Jeudi soir, les 27 chefs d’Etats et de gouvernement européens vont être assis dans la salle du Conseil en attendant d'entendre ce que le président de la Commission José Manuel Barroso aura à leur dire sur la situation actuelle en Europe. Les “groupes d’action” qu’il a mis en place pour favoriser l’embauche des jeunes en Espagne, en Grèce, en Irlande et dans cinq autres pays seront plutôt porteurs de bonnes nouvelles. Mais aucun des collègues de David Cameron n’aimerait être à la place du Premier ministre britannique au moment où il devra entendre que l’endettement de son pays en 2013 sera plus élévé que celui de l’Espagne ou l’Irlande. Les regards vont ensuite se tourner vers François Hollande, lorsqu’il devra admettre qu’il ne réussira pas à tenir son objectif de déficit pour 2013.

A l’opposé, l’Allemagne devrait, une fois encore, faire figure de bon élève.
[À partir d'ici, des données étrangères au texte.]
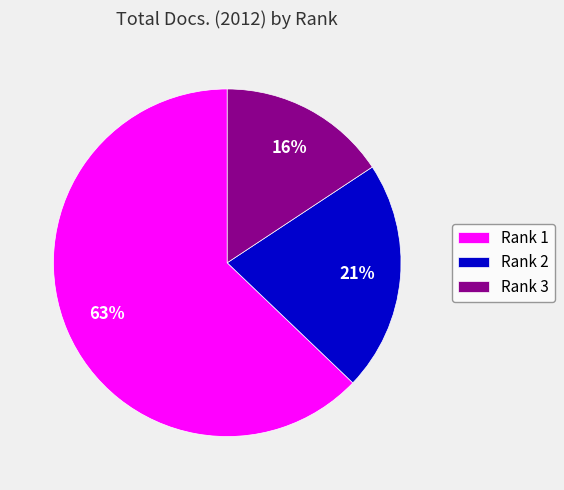

What is the largest slice in the pie chart?

Rank 1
Le Financial Times explique ainsi que "le ministre des Finances Wolgang Schäuble a annoncé cette semaine le budget pour 2014" en avance par rapport à la date prévue. Celui-ci contient une série de coupes budgétaires destinées à atteindre l’équilibre d’ici 2015. "Berlin veut montrer le chemin", quitte à se fâcher avec les pays qui souhaitent mettre un frein à la rigueur et miser sur la croissance, note le quotidien.

Berlin craint que ses partenaires de la zone euro n’abandonnent la rigueur fiscale s’ils voient que l’Allemagne vacille de son côté. […] Pourtant, les justifications économiques pour davantage d’austérité sont faibles : alors que le déficit public est bas et la dette publique gérable, l’économie ralentit. […] Si l’on remettait la locomotive d’Europe sur les rails, ses partenaires en difficulté suiveraient. […] L’Allemagne a une obligation de faire davantage que d’insister sur l’austérité pour la zone euro, qui ne mène nulle part. Le meilleur moyen pour diriger la zone euro par l’exemple, c’est de donner le coup de départ d’une reprise.